CADASIL is a hereditary small vessel disease related to NOTCH3 mutations. Main vascular characteristics include: vascular smooth muscle cell degeneration, deposition of the extracellular domain of the Notch3 receptor, and deposition of electron dense material within the arterial wall. SPECT, PET, and perfusion MRI studies have demonstrated a reduction in cerebral blood flow (CBF) and cerebral blood volume (CBV) particularly within white matter regions that are hyperintense on T2-weighed images.

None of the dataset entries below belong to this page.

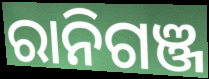
ରାନିଗଞ୍ଜ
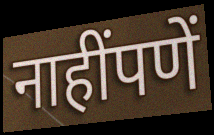
नाहींपणें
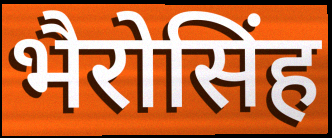
भैरोसिंह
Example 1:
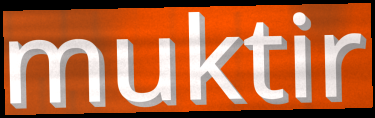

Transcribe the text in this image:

muktir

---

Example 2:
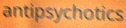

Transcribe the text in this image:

antipsychotics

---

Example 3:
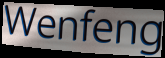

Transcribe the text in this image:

Wenfeng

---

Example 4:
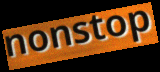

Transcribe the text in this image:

nonstop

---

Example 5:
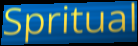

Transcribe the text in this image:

Spritual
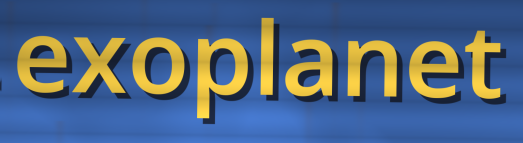
exoplanet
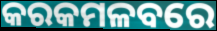
କରକମଳବରେ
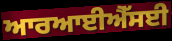
ਆਰਆਈਐੱਸਈ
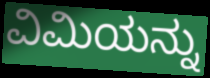
ವಿಮಿಯನ್ನು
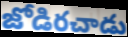
జోడిరచాడు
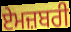
ਏਮਜ਼ਬਰੀ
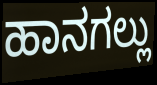
ಹಾನಗಲ್ಲು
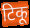
टिकू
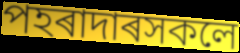
পহৰাদাৰসকলে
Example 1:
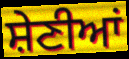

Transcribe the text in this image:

ਸ਼ੇਣੀਆਂ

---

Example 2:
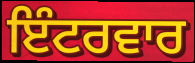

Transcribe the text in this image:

ਇੰਟਰਵਾਰ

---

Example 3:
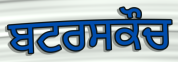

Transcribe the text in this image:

ਬਟਰਸਕੌਚ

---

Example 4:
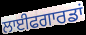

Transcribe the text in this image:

ਲਾਈਫਗਾਰਡਾਂ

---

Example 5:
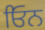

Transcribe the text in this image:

ਓਿਨ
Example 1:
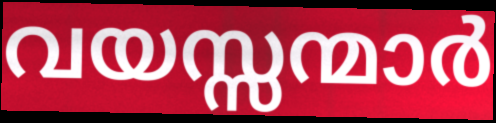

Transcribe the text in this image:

വയസ്സന്മാർ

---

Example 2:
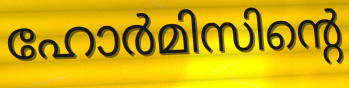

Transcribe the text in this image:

ഹോർമിസിന്റെ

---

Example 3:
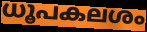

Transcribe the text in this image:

ധൂപകലശം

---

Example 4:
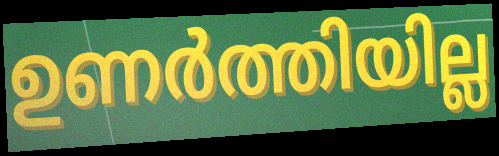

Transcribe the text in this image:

ഉണർത്തിയില്ല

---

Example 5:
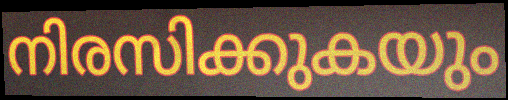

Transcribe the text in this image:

നിരസിക്കുകയും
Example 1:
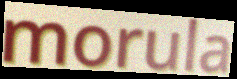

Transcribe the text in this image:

morula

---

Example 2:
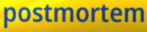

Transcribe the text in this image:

postmortem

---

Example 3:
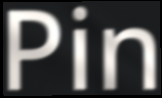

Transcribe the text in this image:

Pin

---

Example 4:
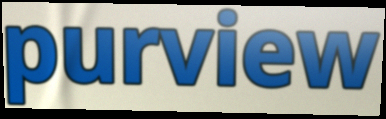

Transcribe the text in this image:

purview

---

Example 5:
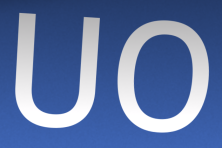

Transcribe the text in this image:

UO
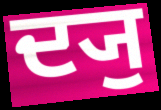
ਦ੍ਯੁ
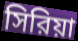
সিরিয়া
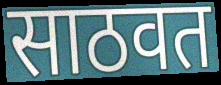
साठवत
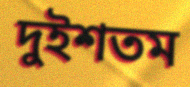
দুইশতম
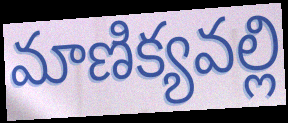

Consistent with these findings, doppler sonography reveals diminished mean flow velocities in the MCA. These changes might in part relate to a rarefication of the microvascular tree. Several studies found an impaired cerebrovascular reactivity. Thus, for example, the vasodilatory response to C02 and acetazolamide was found to be reduced whereas the vasodilatory response to L-Arginine was significantly enhanced in cerebral blood vessels. Again, altered cerebrovascular reactivity was most pronounced within WML. Treatment with statins over two months had no significant effect on cerebrovascular CO2 reactivity and the response to L-Arginine. Isolated peripheral blood vessels from CADASIL patients show an enhanced vasoconstrictor response to angiotensin II and reduced tachyphylaxis in the presence of a normal vasodilatory response to acetylcholine and bradykinin. Both structural and functional vascular alterations might contribute to the occurence of subcortical lesions. Yet, the exact mechanisms underlying such lesions in CADASIL are still unknown.